▸ **Edit tracking data**
+===+
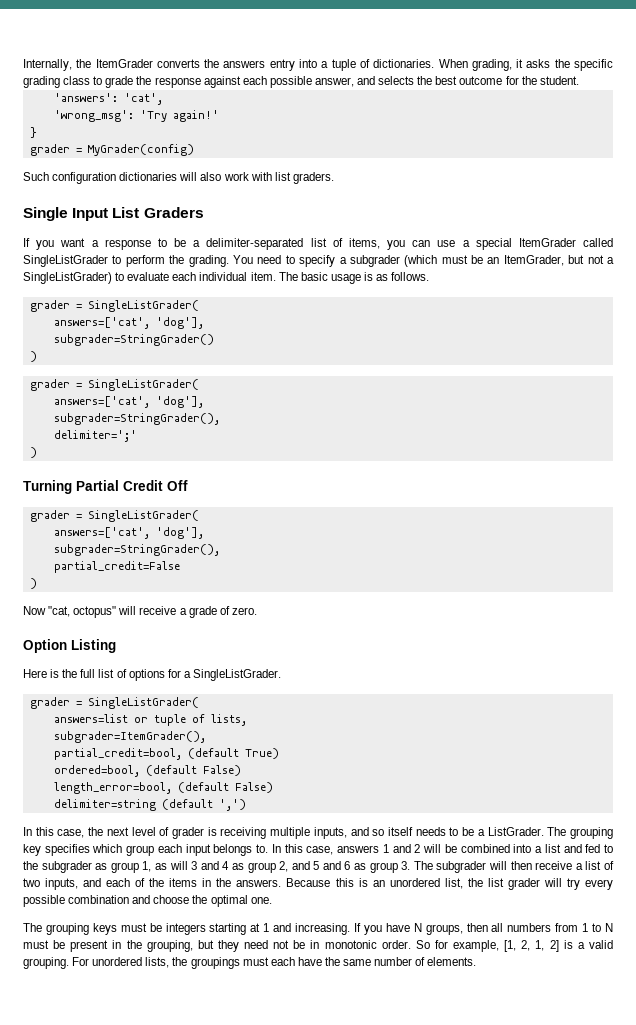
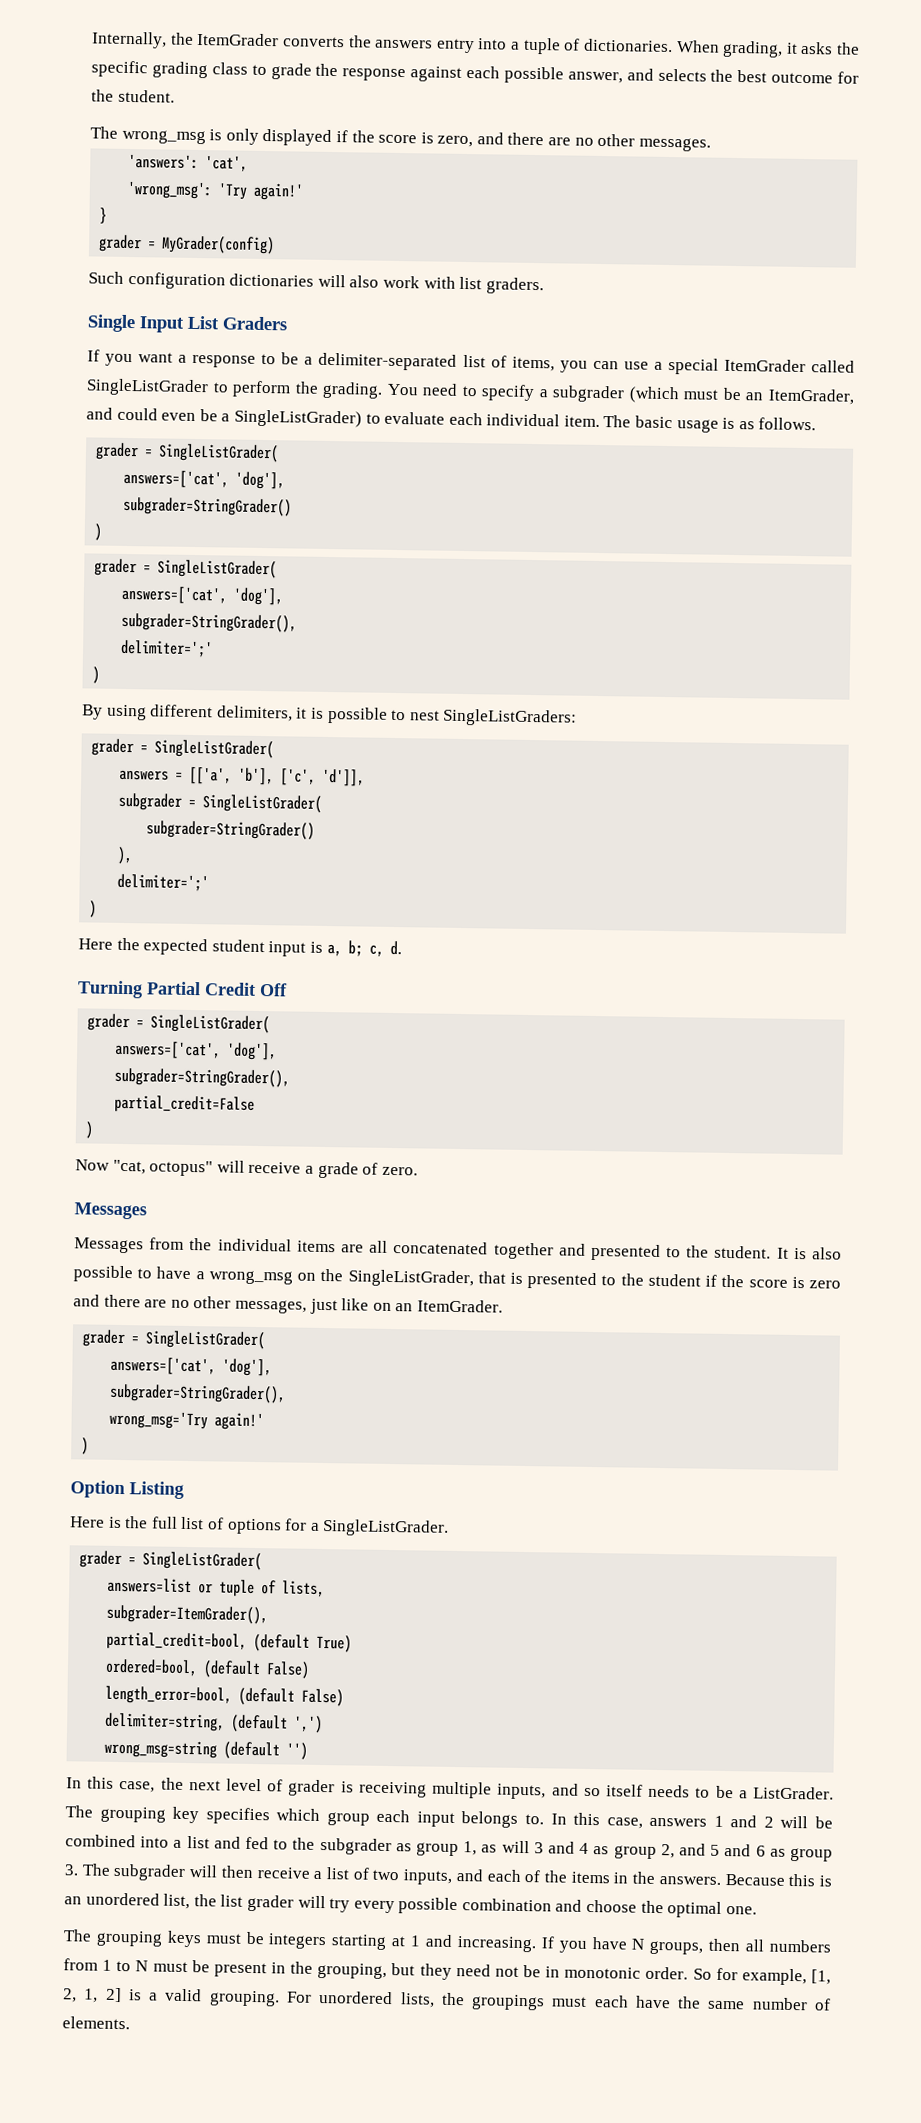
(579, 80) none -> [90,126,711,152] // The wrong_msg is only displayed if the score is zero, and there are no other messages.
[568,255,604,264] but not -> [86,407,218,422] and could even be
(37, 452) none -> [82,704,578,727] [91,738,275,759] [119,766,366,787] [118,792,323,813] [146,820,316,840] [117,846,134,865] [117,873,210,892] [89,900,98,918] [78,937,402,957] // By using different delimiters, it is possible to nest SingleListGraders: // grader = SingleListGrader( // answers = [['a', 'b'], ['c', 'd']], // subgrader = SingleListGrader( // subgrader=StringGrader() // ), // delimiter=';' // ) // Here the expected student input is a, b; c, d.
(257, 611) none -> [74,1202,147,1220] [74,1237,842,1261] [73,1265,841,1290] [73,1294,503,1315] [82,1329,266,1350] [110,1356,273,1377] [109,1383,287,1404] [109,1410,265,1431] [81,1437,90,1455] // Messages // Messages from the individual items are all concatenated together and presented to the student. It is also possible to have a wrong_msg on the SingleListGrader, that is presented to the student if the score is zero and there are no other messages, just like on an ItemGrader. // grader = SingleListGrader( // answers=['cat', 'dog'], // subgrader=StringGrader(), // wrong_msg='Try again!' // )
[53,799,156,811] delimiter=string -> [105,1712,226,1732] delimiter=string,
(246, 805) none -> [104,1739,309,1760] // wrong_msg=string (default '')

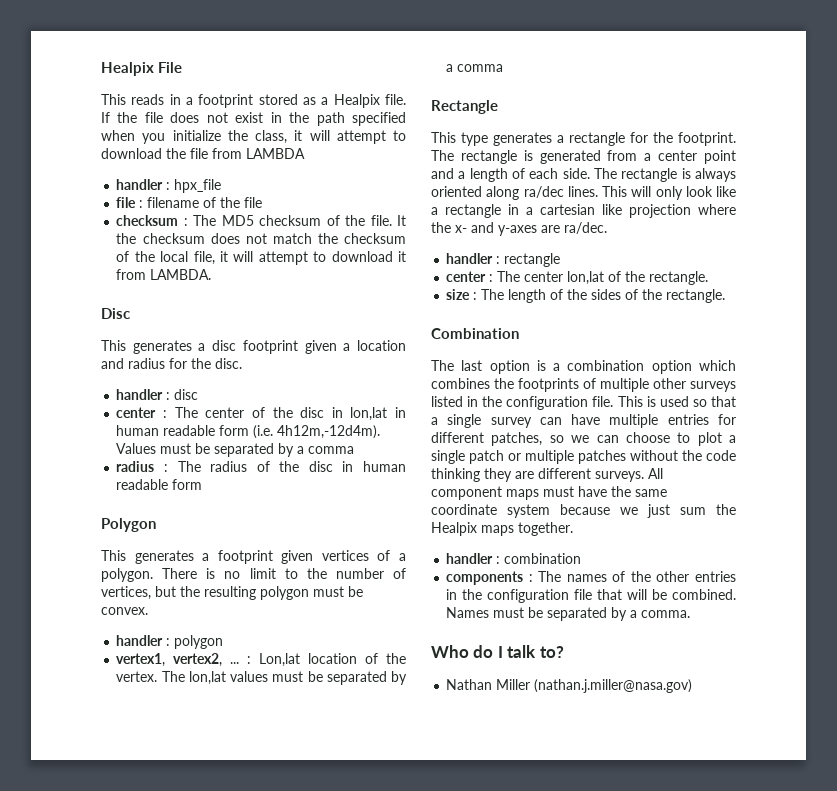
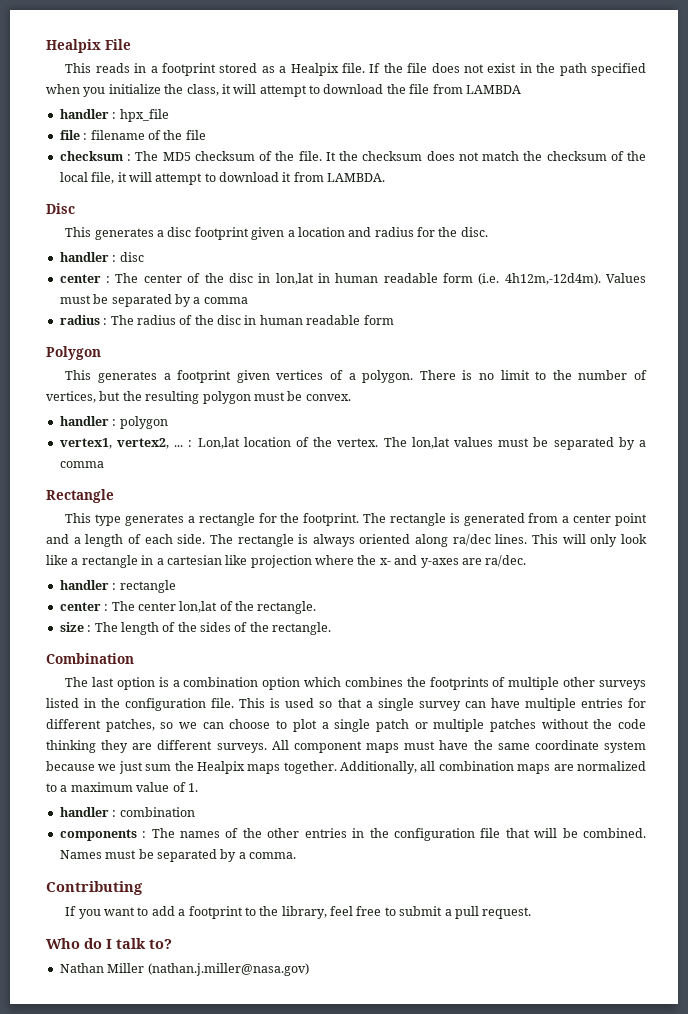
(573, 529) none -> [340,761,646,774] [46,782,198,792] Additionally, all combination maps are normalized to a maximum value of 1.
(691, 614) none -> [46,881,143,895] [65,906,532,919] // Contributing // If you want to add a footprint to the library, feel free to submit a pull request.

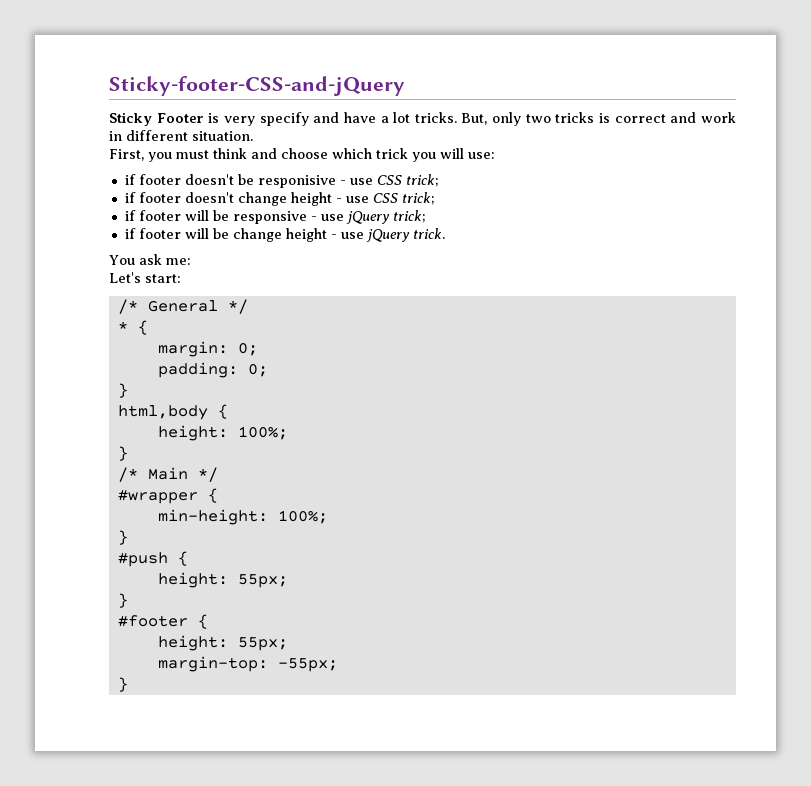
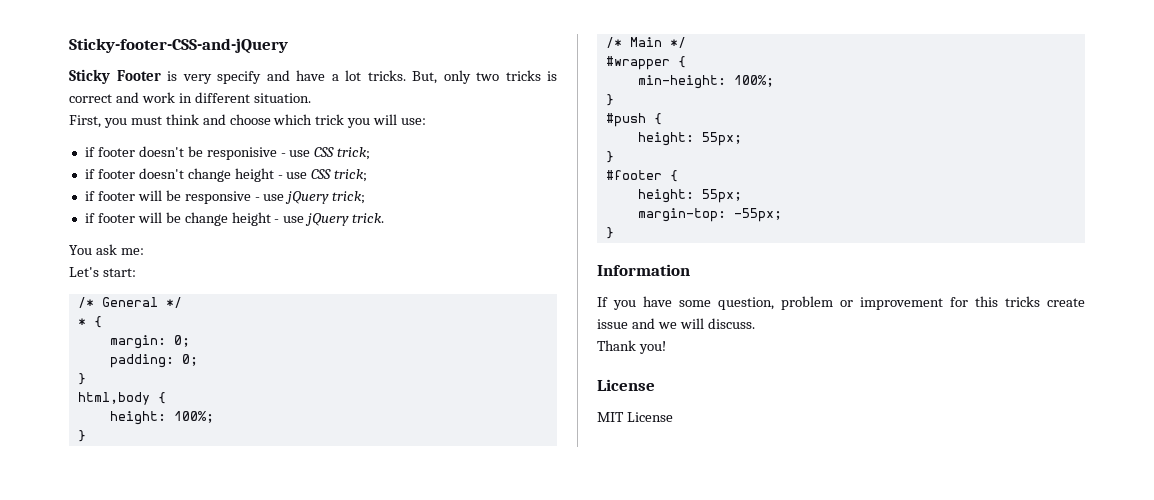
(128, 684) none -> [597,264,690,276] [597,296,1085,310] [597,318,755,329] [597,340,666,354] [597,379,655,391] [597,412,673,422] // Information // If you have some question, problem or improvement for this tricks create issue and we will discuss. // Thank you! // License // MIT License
+===+
▸ **TO DO**
Check each line of the data above for the word "delimiter" and copy the ones where it is found.

▸ **EXERCISE RESPONSE**
(37, 452) none -> [82,704,578,727] [91,738,275,759] [119,766,366,787] [118,792,323,813] [146,820,316,840] [117,846,134,865] [117,873,210,892] [89,900,98,918] [78,937,402,957] // By using different delimiters, it is possible to nest SingleListGraders: // grader = SingleListGrader( // answers = [['a', 'b'], ['c', 'd']], // subgrader = SingleListGrader( // subgrader=StringGrader() // ), // delimiter=';' // ) // Here the expected student input is a, b; c, d.
[53,799,156,811] delimiter=string -> [105,1712,226,1732] delimiter=string,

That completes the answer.